Исходный текст:
* * *
Ведь когда мы у Толстого в его синтетическим Евангелии, сделанном из четырех, в Евангелии без чуда, читаем массу таких простейших сельских реалий — это на нас тоже действует, эта толстовская оптика и приближает нас к всемирной, это она и делает нас соучастниками евангельской истории. Но, конечно, еще важнее здесь вот эта пастернаковская интонация детского чуда, детского ожидания чуда. Кстати говоря, ведь очень по-детски сказано: «Часть пруда скрывали верхушки ольхи, но часть было видно отлично отсюда». Он как бы успокаивает: не волнуйтесь, все будет видно. Он показывает вертеп, показывает рождественскую драматургию, и все время это интонация детского придыхания, счастливого, восторженного.
* * *
Показанные записи:
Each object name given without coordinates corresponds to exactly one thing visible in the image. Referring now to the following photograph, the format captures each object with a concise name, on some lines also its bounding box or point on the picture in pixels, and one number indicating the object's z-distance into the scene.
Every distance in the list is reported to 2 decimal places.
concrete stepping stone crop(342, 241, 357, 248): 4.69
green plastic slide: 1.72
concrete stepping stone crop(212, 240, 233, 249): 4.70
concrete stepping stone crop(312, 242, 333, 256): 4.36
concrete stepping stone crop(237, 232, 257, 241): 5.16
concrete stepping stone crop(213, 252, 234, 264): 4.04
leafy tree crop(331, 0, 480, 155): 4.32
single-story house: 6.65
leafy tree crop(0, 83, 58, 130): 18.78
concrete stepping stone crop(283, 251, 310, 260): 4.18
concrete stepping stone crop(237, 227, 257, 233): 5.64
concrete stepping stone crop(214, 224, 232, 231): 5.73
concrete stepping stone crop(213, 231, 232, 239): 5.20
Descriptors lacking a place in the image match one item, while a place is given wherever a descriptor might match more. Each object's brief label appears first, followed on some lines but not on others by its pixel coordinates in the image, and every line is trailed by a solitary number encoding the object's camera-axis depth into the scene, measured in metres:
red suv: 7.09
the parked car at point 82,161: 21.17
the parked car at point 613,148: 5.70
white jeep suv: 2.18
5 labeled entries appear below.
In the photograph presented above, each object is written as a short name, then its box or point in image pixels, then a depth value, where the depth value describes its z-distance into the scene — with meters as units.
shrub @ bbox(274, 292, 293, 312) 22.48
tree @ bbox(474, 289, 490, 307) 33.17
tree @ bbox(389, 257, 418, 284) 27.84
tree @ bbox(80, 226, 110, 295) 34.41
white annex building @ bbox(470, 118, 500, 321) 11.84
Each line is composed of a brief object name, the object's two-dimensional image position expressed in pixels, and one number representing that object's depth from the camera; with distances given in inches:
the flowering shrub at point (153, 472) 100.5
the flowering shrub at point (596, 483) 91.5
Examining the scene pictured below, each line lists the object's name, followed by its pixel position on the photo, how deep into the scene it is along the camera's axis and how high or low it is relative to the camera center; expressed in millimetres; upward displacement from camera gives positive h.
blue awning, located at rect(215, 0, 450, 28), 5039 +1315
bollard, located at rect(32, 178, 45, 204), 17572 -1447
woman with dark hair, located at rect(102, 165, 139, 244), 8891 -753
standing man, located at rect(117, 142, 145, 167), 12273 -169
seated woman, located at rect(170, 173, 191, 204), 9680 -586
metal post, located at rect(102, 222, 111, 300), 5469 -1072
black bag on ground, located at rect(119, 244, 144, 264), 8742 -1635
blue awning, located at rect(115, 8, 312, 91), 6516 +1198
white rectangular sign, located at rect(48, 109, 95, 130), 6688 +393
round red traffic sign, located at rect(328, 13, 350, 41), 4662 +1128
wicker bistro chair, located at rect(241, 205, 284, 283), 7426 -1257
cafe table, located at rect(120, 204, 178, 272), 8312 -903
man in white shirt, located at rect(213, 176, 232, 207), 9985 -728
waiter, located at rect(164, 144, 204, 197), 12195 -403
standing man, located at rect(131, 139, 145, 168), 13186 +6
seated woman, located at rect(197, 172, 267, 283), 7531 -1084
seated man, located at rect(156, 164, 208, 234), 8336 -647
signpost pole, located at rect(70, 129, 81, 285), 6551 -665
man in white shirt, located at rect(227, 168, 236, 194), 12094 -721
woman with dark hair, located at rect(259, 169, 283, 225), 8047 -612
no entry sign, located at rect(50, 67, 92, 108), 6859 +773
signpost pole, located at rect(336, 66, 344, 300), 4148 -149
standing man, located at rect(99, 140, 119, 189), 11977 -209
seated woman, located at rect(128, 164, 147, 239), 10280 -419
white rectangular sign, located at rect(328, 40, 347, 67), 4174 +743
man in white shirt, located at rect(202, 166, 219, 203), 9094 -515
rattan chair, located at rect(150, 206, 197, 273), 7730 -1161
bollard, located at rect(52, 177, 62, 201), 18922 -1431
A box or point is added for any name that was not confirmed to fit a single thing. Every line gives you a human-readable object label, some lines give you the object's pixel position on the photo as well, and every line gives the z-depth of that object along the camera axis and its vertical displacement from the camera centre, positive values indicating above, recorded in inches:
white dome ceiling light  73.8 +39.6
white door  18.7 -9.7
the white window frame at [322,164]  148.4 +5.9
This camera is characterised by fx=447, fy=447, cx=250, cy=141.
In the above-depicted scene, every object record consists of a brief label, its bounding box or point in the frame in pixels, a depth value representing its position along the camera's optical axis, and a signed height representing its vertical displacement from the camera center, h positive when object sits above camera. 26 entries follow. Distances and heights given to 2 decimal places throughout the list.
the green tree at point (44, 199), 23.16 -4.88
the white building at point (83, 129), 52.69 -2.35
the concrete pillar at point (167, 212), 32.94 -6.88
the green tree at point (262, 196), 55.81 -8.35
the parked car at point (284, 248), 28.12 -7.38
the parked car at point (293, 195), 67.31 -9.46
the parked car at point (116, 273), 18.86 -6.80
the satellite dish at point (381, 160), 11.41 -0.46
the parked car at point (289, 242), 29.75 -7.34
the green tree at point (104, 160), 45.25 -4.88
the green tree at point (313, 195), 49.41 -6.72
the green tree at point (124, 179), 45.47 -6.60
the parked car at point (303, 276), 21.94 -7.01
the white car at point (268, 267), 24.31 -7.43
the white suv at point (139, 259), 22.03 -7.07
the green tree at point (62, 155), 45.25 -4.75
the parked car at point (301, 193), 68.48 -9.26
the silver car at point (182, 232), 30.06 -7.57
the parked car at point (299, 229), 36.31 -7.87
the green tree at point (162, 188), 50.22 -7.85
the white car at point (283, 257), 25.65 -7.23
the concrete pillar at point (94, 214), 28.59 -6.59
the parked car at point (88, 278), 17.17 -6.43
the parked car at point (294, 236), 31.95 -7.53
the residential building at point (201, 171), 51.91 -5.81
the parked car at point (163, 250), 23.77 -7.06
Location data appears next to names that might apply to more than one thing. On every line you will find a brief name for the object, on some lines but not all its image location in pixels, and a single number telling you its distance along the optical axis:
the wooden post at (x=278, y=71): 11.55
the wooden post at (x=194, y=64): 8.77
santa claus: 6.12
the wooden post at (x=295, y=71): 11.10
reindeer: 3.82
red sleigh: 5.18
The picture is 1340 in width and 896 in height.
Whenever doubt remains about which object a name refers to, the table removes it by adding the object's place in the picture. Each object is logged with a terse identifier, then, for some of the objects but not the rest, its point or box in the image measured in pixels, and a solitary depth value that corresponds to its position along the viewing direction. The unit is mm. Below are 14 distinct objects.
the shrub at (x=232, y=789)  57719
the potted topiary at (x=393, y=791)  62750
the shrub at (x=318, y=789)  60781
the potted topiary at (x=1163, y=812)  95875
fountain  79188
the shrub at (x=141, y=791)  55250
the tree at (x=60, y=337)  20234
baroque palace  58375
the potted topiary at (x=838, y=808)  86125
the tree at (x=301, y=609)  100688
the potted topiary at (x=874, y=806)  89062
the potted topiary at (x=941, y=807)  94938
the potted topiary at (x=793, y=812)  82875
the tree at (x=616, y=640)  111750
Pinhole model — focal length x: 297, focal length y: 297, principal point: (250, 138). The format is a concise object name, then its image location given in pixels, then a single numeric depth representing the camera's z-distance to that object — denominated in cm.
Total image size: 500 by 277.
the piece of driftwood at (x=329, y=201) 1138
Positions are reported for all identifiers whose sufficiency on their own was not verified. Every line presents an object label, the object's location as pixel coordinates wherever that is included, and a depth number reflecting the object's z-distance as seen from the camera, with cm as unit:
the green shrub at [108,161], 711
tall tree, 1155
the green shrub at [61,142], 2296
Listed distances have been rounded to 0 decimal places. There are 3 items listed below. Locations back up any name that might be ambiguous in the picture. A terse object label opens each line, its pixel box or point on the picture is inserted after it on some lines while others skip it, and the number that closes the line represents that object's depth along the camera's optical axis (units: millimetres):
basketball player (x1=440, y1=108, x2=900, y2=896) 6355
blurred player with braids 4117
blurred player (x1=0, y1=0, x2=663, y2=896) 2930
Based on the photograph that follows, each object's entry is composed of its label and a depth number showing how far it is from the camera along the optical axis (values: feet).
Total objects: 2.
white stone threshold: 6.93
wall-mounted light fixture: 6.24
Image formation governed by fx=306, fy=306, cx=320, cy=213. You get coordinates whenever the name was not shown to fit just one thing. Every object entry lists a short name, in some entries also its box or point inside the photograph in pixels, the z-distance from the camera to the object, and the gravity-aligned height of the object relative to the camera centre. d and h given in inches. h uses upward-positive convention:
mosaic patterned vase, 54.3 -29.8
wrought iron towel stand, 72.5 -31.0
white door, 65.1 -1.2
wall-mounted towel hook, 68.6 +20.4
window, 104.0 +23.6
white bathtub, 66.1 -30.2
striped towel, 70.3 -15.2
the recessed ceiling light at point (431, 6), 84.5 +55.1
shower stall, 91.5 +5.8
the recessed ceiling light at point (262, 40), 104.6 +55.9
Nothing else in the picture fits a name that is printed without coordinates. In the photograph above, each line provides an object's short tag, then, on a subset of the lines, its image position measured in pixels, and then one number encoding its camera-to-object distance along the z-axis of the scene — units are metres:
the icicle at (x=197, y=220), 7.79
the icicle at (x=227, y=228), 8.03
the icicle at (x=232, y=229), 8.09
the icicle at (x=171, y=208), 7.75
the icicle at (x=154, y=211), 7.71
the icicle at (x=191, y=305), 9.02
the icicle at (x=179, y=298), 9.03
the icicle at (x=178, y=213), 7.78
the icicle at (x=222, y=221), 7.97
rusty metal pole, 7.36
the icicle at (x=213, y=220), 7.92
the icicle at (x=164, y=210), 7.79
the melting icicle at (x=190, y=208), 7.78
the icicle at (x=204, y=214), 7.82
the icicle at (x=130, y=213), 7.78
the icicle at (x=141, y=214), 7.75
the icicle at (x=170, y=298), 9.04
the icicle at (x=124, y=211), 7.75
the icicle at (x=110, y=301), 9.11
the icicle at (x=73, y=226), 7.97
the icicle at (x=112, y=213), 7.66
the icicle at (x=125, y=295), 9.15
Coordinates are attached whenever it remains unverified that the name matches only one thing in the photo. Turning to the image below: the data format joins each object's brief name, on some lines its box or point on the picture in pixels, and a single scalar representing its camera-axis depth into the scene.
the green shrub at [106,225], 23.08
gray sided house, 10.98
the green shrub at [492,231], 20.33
* * *
Объясните, пожалуйста, почему в отрывке о Пастернаке и Толстом строка «Часть пруда скрывали верхушки ольхи, но часть было видно отлично отсюда» названа сказанной очень по-детски. Уложитесь в одно–три предложения.

В этой строке поэт как бы успокаивает читателя: не волнуйтесь, всё будет видно. В этом слышна интонация детского ожидания чуда, детского придыхания, счастливого и восторженного.